ACTIVITY>
Go through the records below and show every line with the string "describes".

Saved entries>
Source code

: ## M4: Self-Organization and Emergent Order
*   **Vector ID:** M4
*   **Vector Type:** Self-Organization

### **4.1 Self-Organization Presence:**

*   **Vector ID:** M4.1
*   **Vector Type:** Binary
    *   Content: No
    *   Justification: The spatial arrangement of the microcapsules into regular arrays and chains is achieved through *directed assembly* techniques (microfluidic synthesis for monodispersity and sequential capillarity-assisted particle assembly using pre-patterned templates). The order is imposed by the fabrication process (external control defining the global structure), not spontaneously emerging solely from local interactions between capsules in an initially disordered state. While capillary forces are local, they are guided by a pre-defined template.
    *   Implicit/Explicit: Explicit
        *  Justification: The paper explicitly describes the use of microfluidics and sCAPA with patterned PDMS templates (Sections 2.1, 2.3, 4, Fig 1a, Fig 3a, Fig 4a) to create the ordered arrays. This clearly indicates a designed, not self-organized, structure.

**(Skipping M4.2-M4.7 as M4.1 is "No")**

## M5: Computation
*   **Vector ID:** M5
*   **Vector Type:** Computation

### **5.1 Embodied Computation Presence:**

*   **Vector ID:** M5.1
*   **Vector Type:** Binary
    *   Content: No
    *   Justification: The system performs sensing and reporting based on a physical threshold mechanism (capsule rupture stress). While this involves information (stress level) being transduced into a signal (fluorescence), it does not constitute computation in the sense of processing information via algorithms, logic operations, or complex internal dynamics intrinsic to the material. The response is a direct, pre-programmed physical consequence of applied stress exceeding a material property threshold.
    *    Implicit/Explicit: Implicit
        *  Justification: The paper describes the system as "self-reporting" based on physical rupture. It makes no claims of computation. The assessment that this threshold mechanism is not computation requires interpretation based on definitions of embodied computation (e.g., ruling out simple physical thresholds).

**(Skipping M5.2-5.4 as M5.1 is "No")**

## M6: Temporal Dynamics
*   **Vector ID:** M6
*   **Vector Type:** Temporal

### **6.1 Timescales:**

ANSWER FOR THE TASK>
        *  Justification: The paper explicitly describes the use of microfluidics and sCAPA with patterned PDMS templates (Sections 2.1, 2.3, 4, Fig 1a, Fig 3a, Fig 4a) to create the ordered arrays. This clearly indicates a designed, not self-organized, structure.
        *  Justification: The paper describes the system as "self-reporting" based on physical rupture. It makes no claims of computation. The assessment that this threshold mechanism is not computation requires interpretation based on definitions of embodied computation (e.g., ruling out simple physical thresholds).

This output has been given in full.